==== Selection ====

For those who missed it, there is a table talk section in this blog. In it I collect funny things said by players (young and old) during games. If you have any funnies you'd like to share, you know where to find me. For now, some old LOLz to warm the heart and uplift the spirit:

Concerned mother: My son said he likes LARPs because you get to really kill people...
Way to promote the hobby young gamers! :D

DM: Ravenloft is a world that sucks villains into it and creates special domains for them. There is a domain for Lord Soth, a Domain for Strahd, a--
Kid: Is there a domain for George Bush?

Kid goes away looking for treasure in the middle of a pitched battle.
Kid 1: What are you doing?! Stay here and fight!
Kid 2: I am fighting. Against greed. And losing...

Kid 1 walks into a room and sees a female githyanki cleaning her sword.
Kid 2: Don't be afraid of her, she's a girl; she can't be too strong.
Githyanki attacks him and deals an absurd amount of damage.

====

» **Exercise tasks**:
(1) In the table talk excerpt, rewrite the stretch from "Concerned mother: My" through "for George Bush?", putting "Greyhawk" in place of "Ravenloft".
(2) List every person or character referred to by proper name in the table talk excerpt.

==== Data rows ====

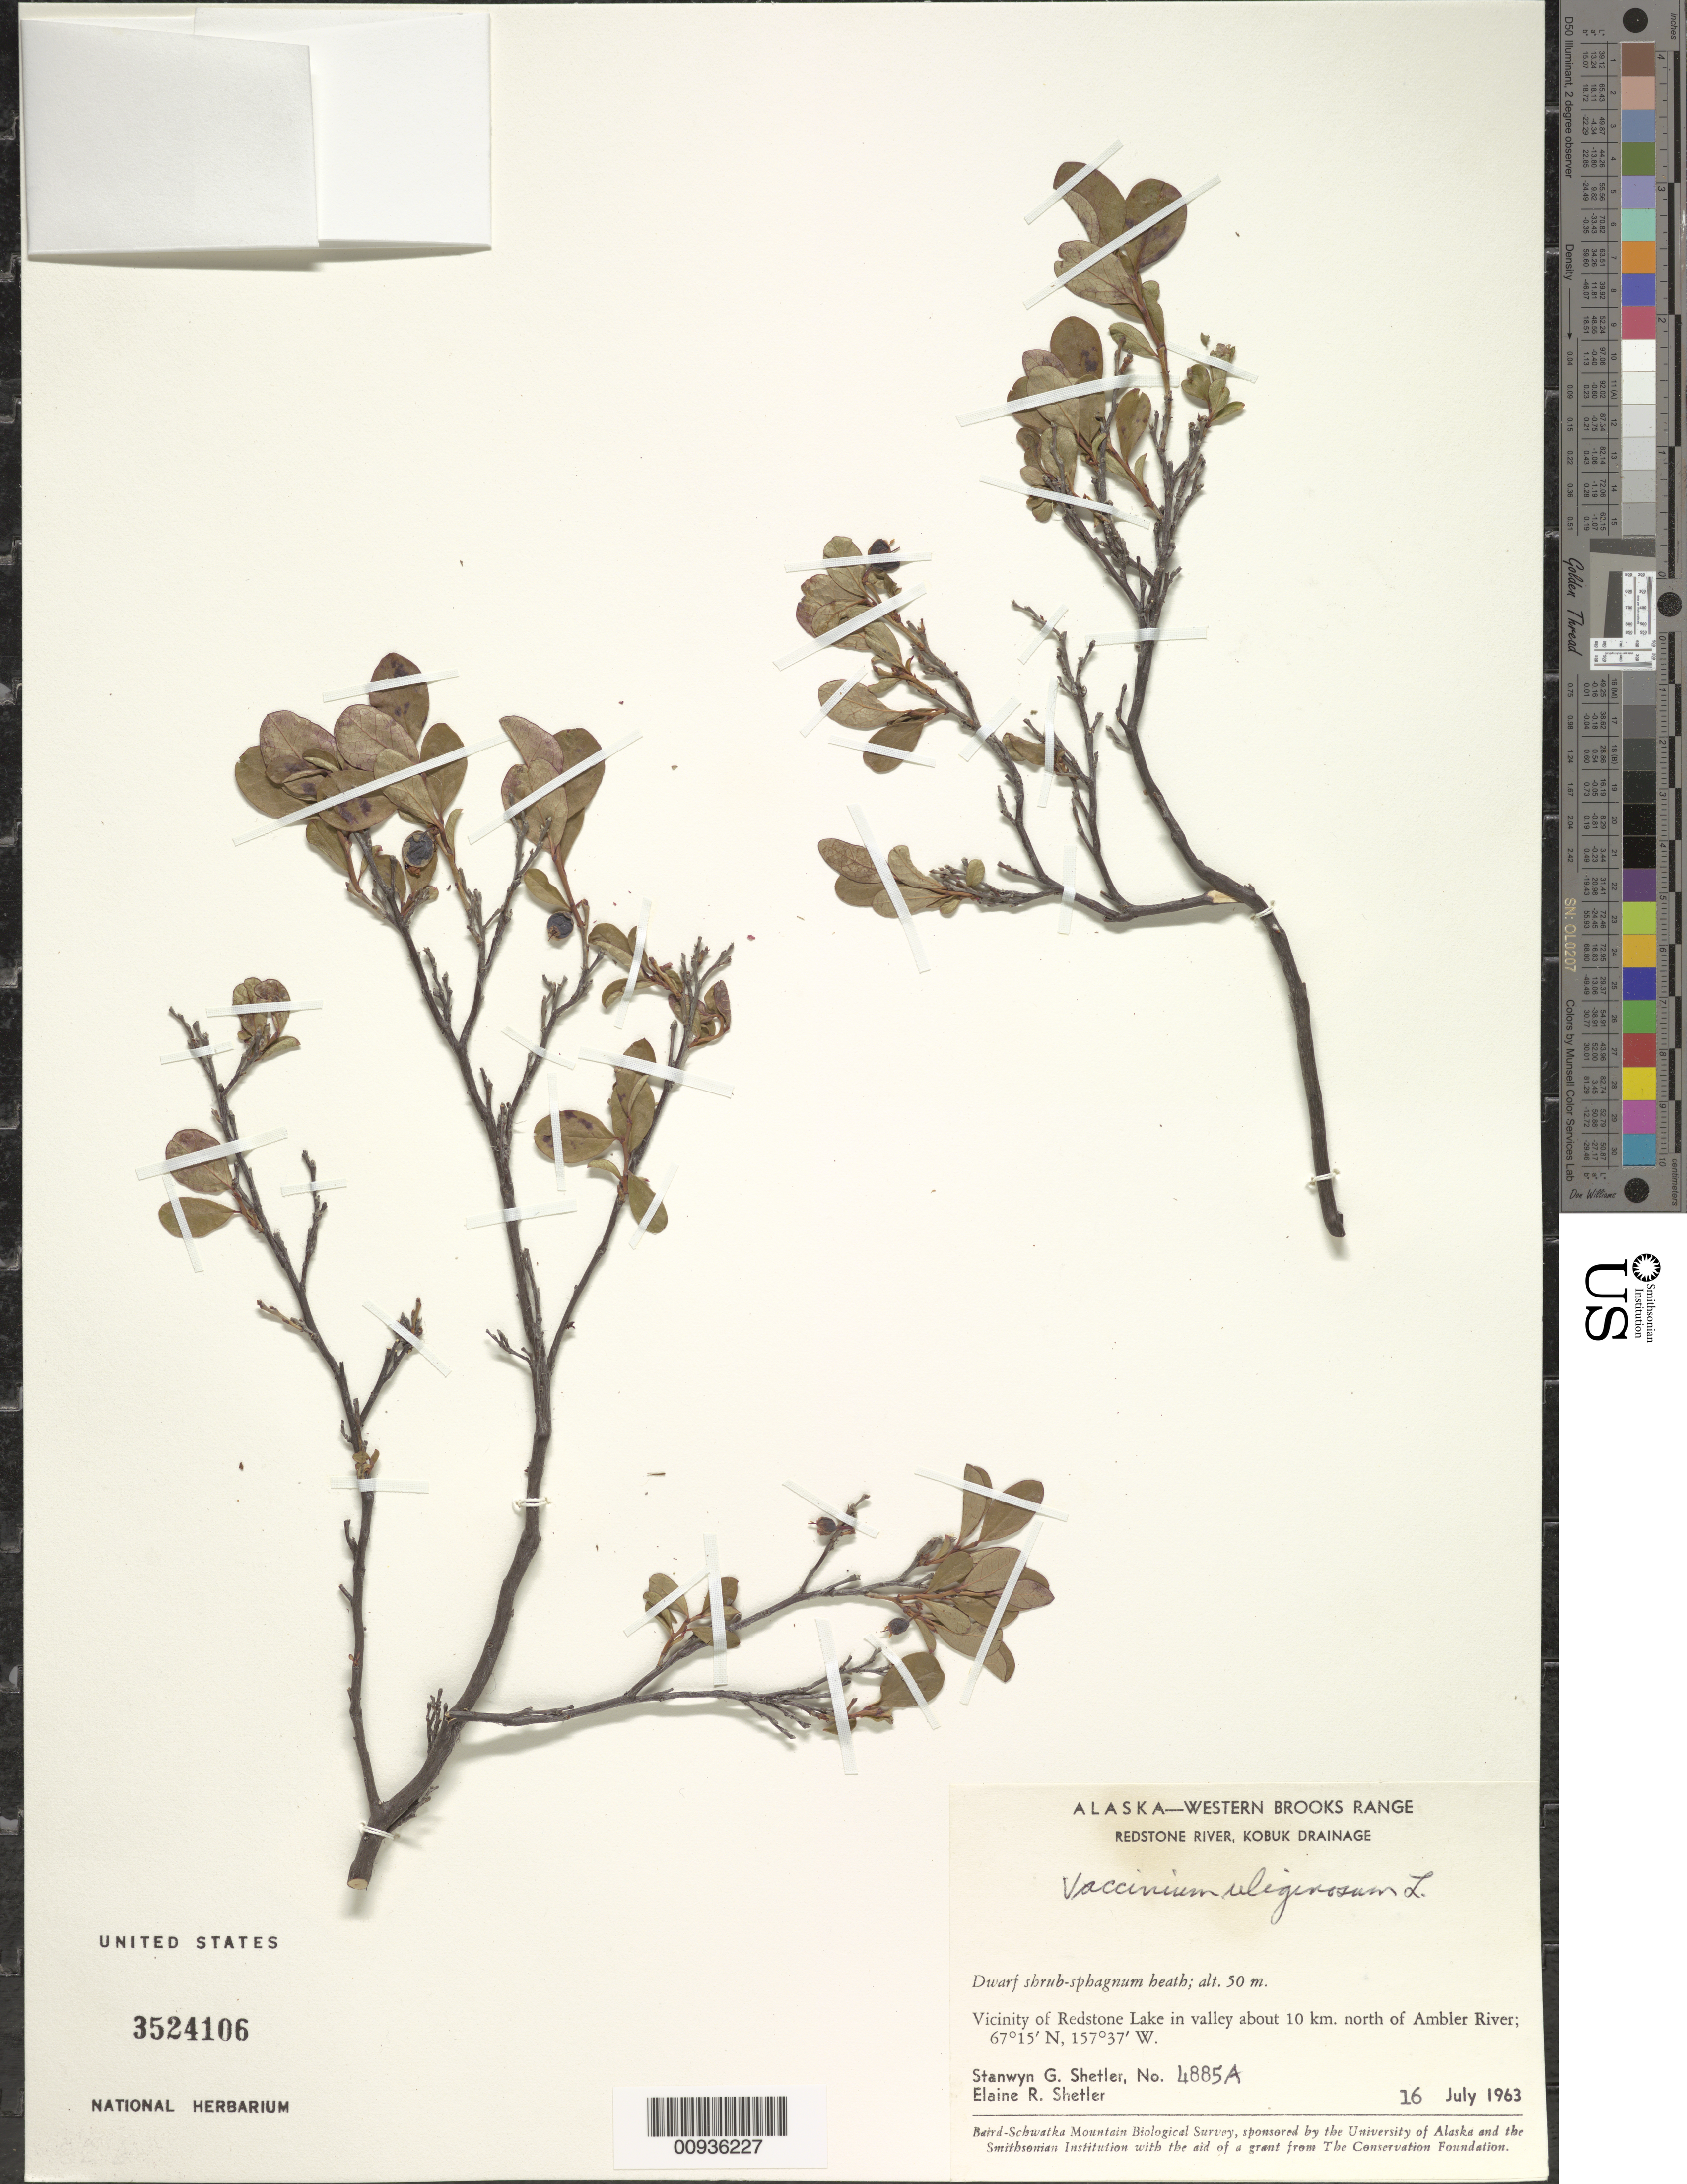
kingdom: Plantae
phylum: Tracheophyta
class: Magnoliopsida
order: Ericales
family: Ericaceae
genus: Vaccinium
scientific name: Vaccinium uliginosum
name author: L.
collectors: S. Shetler & E. R. Shetler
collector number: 4885A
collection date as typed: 16 Jul 1963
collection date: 1963-07-16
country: United States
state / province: Alaska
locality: Vicinity of Redstone Lake in valley about 10 km. north of Ambler River. Western Brooks Range, Redstone River, Kobuk Drainage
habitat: Dwarf shrub-sphagnum heath.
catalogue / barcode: US 3524106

====

» **Task-by-task results**:
(1)
Concerned mother: My son said he likes LARPs because you get to really kill people...
Way to promote the hobby young gamers! :D

DM: Greyhawk is a world that sucks villains into it and creates special domains for them. There is a domain for Lord Soth, a Domain for Strahd, a--
Kid: Is there a domain for George Bush?

(2)
Lord Soth
Strahd
George Bush